Below is an example of the gnuplot-pipe
syntax for a simple line plot. The legend label is followed by lists for the x- and y-values.
(gp:call/gnuplot
(gp:plot "title 'x^2'" '(1 2 3 4) '(1 4 9 16))
(gp:save "OneLine.png"))
When you want to plot multiple lines, you put the same syntax from the single line plot into a list with each element of the list representing a different line.
(gp:call/gnuplot
(gp:plot '(("title 'x^2'" (1 2 3 4) (1 4 9 16))
("title 'x^3'" (1 2 3 4) (1 8 27 64))))
(gp:save "TwoLines.png"))
The code for a plot with multiple lines based on a dataframe would be verbose and redundant. We can write a macro to simplify the plotting code. The plot-expr
macro takes a dataframe as the 1st argument, x and y column names as the 2nd and 3rd arguments, and the grouping column name as an optional 4th argument. When a grouping argument is specified, plot-expr
maps over the unique values in the grouping column to create the list structure expected by gp:plot
.
(define-syntax plot-expr
(syntax-rules ()
[(_ df x y)
(list (list "" ($ df (quote x)) ($ df (quote y))))]
[(_ df x y grp)
(map (lambda (grp-val)
(let ([df-sub (dataframe-filter*
df
(grp)
(string=? grp grp-val))])
(list
(string-append "title '" grp-val "'")
($ df-sub (quote x))
($ df-sub (quote y)))))
(dataframe-values-unique df (quote grp)))]))
We can now use our plot-expr
to plot the data that we aggregated by year across all cities and months. Here we are plotting the average median sale price by year. Nationally, home prices peaked in 2006 and bottomed out in 2012 (source), but, in Texas, housing prices mostly stayed flat during that period.
(gp:call/gnuplot
(gp:send "unset key") ; remove legend
(gp:plot (plot-expr df-agg-year year avg-median))
(gp:save "MedianSalePriceByYear.png"))
In this next code block, we filter for the selected cities, aggregate by city and year, and then bind the previously aggregated dataframe, df-agg-year
, while adding a city column to df-agg-year
with the value of All
in every row. We create a new dataframe, df-city
, because we will use it again below.
(define df-city
(dataframe-filter*
df-complete
(city)
(member city '("Austin" "Dallas" "El Paso" "Houston"
"Lubbock" "San Antonio"))))
(define df-agg-city-year
(-> df-city
(dataframe-aggregate*
(city year)
(avg-sales (sales) (exact->inexact (mean sales)))
(avg-volume (volume) (exact->inexact (mean volume)))
(avg-median (median) (exact->inexact (mean median))))
(dataframe-bind
(dataframe-modify*
df-agg-year
(city () "All")))))
The next plot includes 7 lines, but the plot-expr
is mostly the same as for plotting one line.
(gp:call/gnuplot
(gp:send "set key top left")
(gp:plot (plot-expr df-agg-city-year year avg-median city))
(gp:save "MedianSalePriceByYearAndCity.png"))

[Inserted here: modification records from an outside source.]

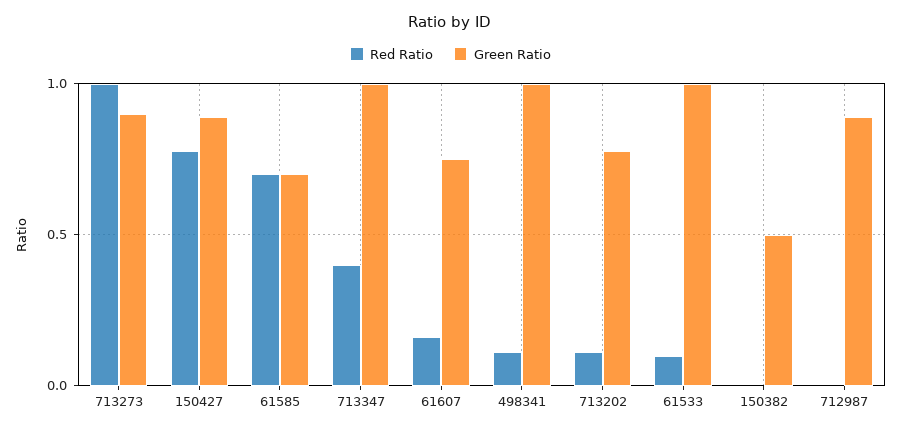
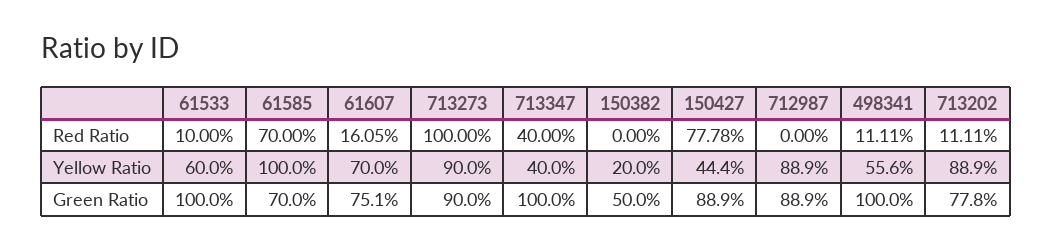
Yellow Ratio, 61533: none -> 0.6
Yellow Ratio, 61585: none -> 1
Yellow Ratio, 61607: none -> 0.7
Yellow Ratio, 713273: none -> 0.9
Yellow Ratio, 713347: none -> 0.4
Yellow Ratio, 150382: none -> 0.2
Yellow Ratio, 150427: none -> 0.444
Yellow Ratio, 712987: none -> 0.889
Yellow Ratio, 498341: none -> 0.556
Yellow Ratio, 713202: none -> 0.889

The code is very similar for monthly patterns.
(define df-agg-month
(-> df-complete
(dataframe-aggregate*
(month)
(avg-sales (sales) (exact->inexact (mean sales)))
(avg-volume (volume) (exact->inexact (mean volume)))

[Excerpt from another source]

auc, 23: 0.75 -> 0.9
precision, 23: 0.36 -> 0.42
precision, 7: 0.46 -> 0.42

(avg-median (median) (exact->inexact (mean median))))
(dataframe-sort* (< month))))
(define df-agg-city-month
(-> df-complete
(dataframe-filter city-filter)
(dataframe-aggregate '(city month) agg-expr)
(dataframe-sort (sort-expr (< month)))
(dataframe-bind
(dataframe-modify
df-agg-month
(modify-expr (city () "All"))))))
(gp:call/gnuplot
(gp:send "set key top left")
(gp:plot (plot-expr df-agg-city-month month avg-median city))

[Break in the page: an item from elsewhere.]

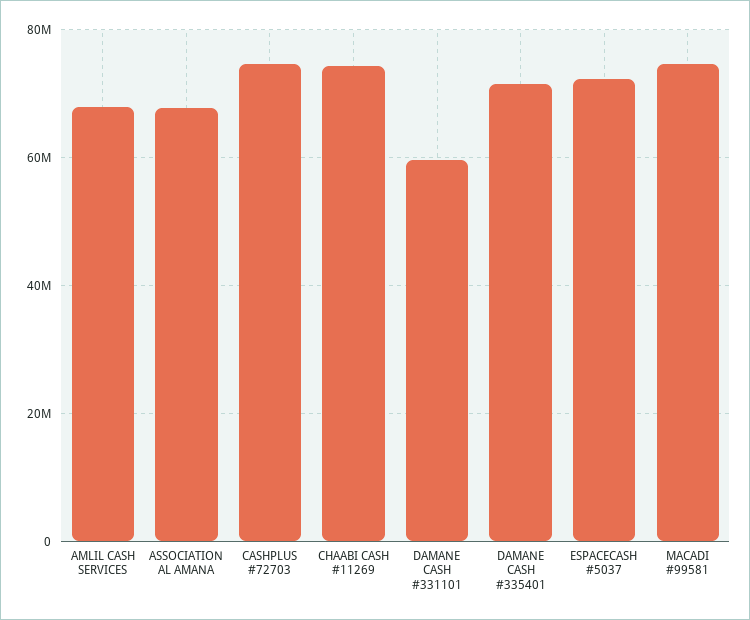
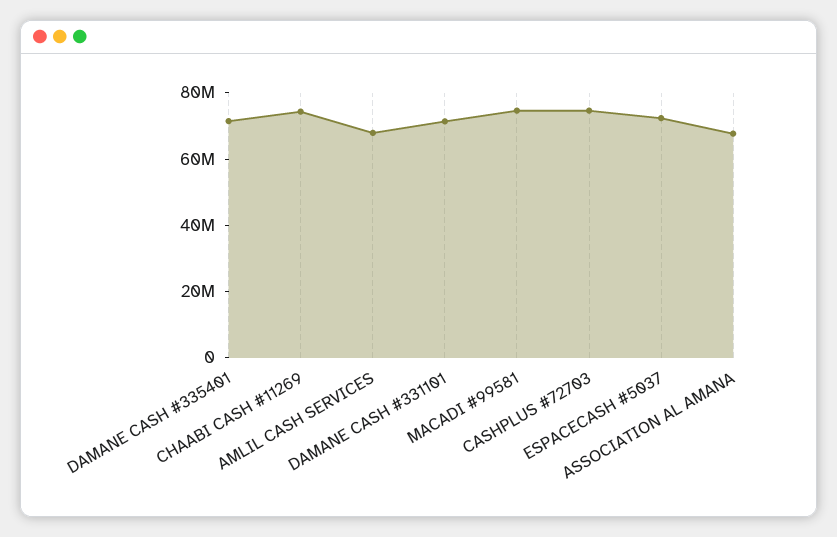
DAMANE CASH #331101: 60000000 -> 70000000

(gp:save "MedianSalePriceByMonthAndCity.png"))
In conclusion, it's been fun to see that something I built is moderately useful for exploratory data analysis, but it would be a HUGE amount of work to take these libraries to a place where it could even partially replace R for me. To be clear, I wasn't trying to replace R. I was just learning Scheme.
[1] In retrospect, read-delim
is a better fit for the dataframe
library.
[2] SRFI 197 has now deviated considerably from that early syntax.